##### MATERIAL TO PROCESS #####

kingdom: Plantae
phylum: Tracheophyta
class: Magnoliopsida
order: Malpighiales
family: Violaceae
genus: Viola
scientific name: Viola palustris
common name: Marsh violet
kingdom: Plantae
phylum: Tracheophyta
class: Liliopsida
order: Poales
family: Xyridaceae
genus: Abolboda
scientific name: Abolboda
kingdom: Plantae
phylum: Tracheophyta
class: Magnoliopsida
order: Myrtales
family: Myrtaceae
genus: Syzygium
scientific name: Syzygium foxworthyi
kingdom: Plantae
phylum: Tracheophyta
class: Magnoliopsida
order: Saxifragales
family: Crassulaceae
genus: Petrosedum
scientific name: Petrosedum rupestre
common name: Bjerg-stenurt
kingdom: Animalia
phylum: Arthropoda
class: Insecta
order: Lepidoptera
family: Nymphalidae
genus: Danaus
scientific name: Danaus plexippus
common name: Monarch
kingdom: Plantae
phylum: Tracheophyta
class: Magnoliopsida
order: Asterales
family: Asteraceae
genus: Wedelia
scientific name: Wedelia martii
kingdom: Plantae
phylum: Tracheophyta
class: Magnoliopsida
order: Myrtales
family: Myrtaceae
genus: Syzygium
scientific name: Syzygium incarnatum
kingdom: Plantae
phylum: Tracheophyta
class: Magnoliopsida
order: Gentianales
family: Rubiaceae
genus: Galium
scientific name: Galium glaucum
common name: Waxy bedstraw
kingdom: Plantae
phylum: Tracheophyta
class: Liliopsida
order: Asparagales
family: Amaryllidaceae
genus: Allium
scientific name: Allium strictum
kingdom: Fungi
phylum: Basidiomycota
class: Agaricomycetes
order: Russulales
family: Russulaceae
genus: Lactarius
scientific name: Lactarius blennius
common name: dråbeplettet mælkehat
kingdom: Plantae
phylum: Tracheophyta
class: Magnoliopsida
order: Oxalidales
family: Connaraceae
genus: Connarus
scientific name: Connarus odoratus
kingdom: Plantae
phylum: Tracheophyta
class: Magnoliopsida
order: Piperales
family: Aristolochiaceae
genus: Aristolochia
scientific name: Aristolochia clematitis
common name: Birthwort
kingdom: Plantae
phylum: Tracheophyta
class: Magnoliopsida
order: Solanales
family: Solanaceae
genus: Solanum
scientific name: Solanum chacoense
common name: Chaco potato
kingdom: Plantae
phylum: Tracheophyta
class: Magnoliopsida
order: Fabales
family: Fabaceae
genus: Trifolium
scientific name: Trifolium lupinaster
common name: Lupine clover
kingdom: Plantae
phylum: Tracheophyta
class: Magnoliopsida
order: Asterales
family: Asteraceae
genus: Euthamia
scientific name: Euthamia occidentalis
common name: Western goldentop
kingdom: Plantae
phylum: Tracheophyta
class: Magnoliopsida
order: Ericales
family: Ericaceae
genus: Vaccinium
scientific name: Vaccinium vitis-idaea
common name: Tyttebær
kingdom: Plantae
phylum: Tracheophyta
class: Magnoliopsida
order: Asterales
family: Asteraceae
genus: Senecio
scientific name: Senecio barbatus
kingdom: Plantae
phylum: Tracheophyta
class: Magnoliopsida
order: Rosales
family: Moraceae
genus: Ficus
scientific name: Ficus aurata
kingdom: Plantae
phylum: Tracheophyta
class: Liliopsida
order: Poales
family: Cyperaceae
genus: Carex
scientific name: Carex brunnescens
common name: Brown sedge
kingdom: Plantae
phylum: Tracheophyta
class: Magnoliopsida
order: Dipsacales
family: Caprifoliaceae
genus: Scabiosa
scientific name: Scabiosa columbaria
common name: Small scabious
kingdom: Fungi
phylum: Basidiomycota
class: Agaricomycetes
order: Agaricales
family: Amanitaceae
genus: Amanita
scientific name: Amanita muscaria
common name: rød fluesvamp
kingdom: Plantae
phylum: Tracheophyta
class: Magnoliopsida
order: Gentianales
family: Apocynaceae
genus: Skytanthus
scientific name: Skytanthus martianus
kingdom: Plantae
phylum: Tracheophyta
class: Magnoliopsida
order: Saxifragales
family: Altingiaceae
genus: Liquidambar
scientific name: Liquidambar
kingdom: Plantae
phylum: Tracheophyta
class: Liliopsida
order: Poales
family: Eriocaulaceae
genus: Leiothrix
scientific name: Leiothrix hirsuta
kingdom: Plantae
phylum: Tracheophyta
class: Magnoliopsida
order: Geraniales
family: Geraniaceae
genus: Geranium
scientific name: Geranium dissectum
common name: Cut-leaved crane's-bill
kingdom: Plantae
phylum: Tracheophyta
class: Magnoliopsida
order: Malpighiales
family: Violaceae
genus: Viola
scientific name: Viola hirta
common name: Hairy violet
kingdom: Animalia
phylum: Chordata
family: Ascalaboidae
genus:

#####

● **TASK GOAL**:
Arrange the data from the line with "scientific name: Skytanthus martianus" up to and including the line with "scientific name: Geranium dissectum" as a Markdown table with two columns, Row and Line. Number each line in the Row column and skip any blank lines.

● **FINISHED TASK**:
| Row | Line |
|---|---|
| 1 | scientific name: Skytanthus martianus |
| 2 | kingdom: Plantae |
| 3 | phylum: Tracheophyta |
| 4 | class: Magnoliopsida |
| 5 | order: Saxifragales |
| 6 | family: Altingiaceae |
| 7 | genus: Liquidambar |
| 8 | scientific name: Liquidambar |
| 9 | kingdom: Plantae |
| 10 | phylum: Tracheophyta |
| 11 | class: Liliopsida |
| 12 | order: Poales |
| 13 | family: Eriocaulaceae |
| 14 | genus: Leiothrix |
| 15 | scientific name: Leiothrix hirsuta |
| 16 | kingdom: Plantae |
| 17 | phylum: Tracheophyta |
| 18 | class: Magnoliopsida |
| 19 | order: Geraniales |
| 20 | family: Geraniaceae |
| 21 | genus: Geranium |
| 22 | scientific name: Geranium dissectum |